» Try it: Could you copy exactly the line that contains "Məlumatların Silinməsi" and every line after it to the end of the records, and nothing more?

═════ Data in this exercise ═════

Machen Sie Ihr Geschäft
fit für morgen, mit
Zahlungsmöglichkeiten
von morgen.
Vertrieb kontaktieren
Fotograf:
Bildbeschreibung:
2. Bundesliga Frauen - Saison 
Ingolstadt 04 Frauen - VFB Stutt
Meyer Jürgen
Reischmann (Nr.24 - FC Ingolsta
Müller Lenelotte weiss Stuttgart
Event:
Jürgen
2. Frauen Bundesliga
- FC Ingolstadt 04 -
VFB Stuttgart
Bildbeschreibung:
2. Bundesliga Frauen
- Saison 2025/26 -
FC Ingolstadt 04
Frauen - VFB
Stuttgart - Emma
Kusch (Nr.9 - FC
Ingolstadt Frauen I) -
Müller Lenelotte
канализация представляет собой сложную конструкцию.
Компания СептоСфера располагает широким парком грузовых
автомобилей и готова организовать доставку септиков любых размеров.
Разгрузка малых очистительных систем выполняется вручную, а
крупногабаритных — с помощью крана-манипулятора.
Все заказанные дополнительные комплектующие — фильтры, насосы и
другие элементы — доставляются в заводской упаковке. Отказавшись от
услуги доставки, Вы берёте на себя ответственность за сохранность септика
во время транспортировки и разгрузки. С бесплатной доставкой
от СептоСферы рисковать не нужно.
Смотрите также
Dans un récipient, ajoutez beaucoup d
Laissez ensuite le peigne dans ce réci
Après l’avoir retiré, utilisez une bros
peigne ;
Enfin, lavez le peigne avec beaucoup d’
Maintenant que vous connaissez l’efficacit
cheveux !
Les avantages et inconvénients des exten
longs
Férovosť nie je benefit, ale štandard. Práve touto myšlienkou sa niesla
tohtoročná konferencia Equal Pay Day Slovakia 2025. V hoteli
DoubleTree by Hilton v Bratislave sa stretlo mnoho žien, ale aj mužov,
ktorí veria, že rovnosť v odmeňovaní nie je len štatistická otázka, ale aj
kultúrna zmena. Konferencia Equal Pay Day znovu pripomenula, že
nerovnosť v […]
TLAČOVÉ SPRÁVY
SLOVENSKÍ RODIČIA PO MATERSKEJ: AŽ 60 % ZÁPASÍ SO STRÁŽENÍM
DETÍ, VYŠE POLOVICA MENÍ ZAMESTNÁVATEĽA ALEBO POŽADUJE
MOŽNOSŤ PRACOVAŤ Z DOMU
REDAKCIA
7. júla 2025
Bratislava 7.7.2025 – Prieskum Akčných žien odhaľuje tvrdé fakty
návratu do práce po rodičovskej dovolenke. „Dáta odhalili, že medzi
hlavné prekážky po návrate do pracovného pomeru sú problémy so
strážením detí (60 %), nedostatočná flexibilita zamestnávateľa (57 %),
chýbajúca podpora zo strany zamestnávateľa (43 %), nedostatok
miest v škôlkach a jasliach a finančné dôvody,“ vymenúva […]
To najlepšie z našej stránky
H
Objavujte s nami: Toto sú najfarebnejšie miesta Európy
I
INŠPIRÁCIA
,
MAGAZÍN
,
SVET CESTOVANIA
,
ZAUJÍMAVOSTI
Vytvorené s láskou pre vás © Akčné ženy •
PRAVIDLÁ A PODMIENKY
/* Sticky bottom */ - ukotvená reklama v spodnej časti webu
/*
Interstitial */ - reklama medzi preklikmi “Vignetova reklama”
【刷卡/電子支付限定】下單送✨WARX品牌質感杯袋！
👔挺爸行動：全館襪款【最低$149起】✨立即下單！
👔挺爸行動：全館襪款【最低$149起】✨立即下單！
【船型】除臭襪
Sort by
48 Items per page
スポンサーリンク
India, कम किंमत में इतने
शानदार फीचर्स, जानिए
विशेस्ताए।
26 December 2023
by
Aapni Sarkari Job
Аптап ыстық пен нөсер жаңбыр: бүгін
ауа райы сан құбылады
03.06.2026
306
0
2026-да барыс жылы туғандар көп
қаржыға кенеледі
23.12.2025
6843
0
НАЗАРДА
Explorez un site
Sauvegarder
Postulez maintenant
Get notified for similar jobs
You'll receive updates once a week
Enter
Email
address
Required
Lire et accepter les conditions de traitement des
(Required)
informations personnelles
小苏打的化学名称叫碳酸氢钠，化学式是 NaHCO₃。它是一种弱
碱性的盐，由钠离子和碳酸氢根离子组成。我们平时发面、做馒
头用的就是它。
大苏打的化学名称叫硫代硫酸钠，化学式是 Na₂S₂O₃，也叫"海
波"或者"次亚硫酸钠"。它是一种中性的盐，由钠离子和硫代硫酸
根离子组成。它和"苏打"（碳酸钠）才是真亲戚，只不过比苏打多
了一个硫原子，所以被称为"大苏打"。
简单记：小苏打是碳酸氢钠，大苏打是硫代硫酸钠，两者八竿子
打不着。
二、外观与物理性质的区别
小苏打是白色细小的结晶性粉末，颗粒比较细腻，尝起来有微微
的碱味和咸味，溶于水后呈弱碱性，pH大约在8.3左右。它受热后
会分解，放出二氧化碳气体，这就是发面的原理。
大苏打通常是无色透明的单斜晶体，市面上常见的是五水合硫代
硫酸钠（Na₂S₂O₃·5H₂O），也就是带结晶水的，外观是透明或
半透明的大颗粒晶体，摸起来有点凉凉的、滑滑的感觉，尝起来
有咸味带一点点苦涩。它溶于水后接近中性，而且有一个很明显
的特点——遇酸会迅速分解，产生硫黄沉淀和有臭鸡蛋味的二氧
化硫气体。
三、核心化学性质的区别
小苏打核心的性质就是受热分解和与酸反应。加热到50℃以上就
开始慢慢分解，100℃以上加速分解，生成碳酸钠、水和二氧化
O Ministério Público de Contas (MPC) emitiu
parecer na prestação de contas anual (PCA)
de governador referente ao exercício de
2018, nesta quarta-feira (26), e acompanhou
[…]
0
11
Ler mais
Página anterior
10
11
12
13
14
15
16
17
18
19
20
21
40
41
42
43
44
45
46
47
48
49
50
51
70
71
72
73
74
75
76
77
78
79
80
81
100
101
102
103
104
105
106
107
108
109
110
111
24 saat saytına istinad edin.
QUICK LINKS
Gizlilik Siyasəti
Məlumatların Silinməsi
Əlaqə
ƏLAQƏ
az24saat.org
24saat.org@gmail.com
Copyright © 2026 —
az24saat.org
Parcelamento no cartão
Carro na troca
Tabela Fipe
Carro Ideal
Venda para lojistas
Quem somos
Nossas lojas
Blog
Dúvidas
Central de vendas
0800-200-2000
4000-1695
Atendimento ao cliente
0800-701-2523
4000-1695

═════

» Task result:
Məlumatların Silinməsi
Əlaqə
ƏLAQƏ
az24saat.org
24saat.org@gmail.com
Copyright © 2026 —
az24saat.org
Parcelamento no cartão
Carro na troca
Tabela Fipe
Carro Ideal
Venda para lojistas
Quem somos
Nossas lojas
Blog
Dúvidas
Central de vendas
0800-200-2000
4000-1695
Atendimento ao cliente
0800-701-2523
4000-1695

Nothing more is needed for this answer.